### PROBLEM DESCRIPTION
Find every line containing "width" in the records below and report the tally as a bare number.

(Dataset entries)
╭──

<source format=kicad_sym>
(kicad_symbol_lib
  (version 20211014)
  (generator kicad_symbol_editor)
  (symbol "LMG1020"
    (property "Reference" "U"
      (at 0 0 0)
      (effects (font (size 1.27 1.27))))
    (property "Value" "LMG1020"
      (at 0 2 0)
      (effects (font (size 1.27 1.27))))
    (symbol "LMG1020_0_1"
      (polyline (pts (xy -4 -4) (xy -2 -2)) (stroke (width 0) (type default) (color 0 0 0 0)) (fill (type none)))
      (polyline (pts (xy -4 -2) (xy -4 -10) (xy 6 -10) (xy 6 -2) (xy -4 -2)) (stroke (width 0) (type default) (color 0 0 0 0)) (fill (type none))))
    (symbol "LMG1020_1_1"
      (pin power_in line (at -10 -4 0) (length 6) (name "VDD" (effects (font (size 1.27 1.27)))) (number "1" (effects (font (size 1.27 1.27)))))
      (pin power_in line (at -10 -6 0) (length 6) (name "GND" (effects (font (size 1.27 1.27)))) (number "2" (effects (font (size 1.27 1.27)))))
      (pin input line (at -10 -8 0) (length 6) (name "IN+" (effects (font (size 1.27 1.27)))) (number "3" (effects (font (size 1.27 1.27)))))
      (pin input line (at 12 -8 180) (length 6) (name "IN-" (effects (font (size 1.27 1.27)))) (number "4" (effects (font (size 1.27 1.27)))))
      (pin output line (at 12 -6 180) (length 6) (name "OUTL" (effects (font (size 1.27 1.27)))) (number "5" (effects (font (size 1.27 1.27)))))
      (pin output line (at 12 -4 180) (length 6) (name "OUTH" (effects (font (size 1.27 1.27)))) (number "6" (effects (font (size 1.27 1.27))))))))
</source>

╰──

### RESULT OF THIS TASK
2